DATA FOR REVIEW —
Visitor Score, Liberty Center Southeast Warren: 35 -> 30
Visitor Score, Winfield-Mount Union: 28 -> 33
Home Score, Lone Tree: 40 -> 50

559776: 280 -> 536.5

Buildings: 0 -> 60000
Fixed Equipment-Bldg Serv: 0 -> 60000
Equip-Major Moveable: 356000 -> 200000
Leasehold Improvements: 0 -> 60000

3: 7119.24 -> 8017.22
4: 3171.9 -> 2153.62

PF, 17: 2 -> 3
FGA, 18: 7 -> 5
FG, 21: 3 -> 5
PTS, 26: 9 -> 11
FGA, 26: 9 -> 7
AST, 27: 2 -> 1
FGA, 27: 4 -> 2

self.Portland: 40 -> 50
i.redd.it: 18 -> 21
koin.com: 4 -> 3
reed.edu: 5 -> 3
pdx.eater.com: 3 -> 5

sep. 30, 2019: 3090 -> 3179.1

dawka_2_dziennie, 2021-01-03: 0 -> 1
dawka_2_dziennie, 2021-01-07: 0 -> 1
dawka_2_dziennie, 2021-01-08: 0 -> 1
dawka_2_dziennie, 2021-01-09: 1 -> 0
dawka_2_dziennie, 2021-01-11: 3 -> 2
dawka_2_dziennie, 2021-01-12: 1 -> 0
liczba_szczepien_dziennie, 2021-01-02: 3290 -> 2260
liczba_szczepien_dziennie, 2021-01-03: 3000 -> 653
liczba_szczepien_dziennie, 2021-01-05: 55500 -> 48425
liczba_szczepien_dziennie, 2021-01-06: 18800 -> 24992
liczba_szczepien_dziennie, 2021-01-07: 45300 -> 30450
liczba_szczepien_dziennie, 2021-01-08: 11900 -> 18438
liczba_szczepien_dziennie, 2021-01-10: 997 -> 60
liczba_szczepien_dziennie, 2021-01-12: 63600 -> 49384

PROMPT — Find every line in the records that has the word "Score". Copy those lines.

RESULT OF THIS EXERCISE —
Visitor Score, Liberty Center Southeast Warren: 35 -> 30
Visitor Score, Winfield-Mount Union: 28 -> 33
Home Score, Lone Tree: 40 -> 50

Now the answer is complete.